WHAT IS NEEDED: Write out exactly the lines below that run from the one containing "sporculardan dalgıç Ozan Önen, 10 metre" through the one containing "avladı. 180 santimetre boyunda avladığı", both included, with no other lines.
::: THE DATA
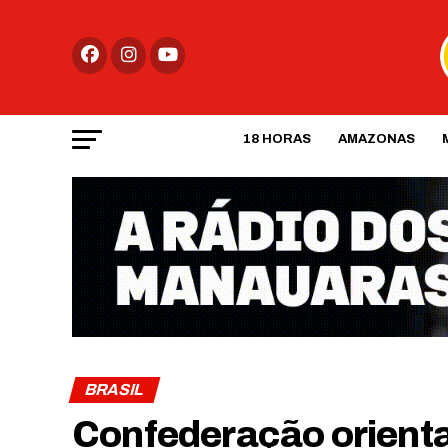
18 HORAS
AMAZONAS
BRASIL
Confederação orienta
::::::
::: THE DATA
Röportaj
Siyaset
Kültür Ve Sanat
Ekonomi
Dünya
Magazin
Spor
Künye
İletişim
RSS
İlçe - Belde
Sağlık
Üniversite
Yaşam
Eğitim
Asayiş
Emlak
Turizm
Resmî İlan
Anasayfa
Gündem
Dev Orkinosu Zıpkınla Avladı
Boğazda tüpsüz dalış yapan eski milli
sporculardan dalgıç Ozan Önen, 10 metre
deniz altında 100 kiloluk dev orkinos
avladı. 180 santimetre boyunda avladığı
::::::
RESPONSE TO THIS EXERCISE:
sporculardan dalgıç Ozan Önen, 10 metre
deniz altında 100 kiloluk dev orkinos
avladı. 180 santimetre boyunda avladığı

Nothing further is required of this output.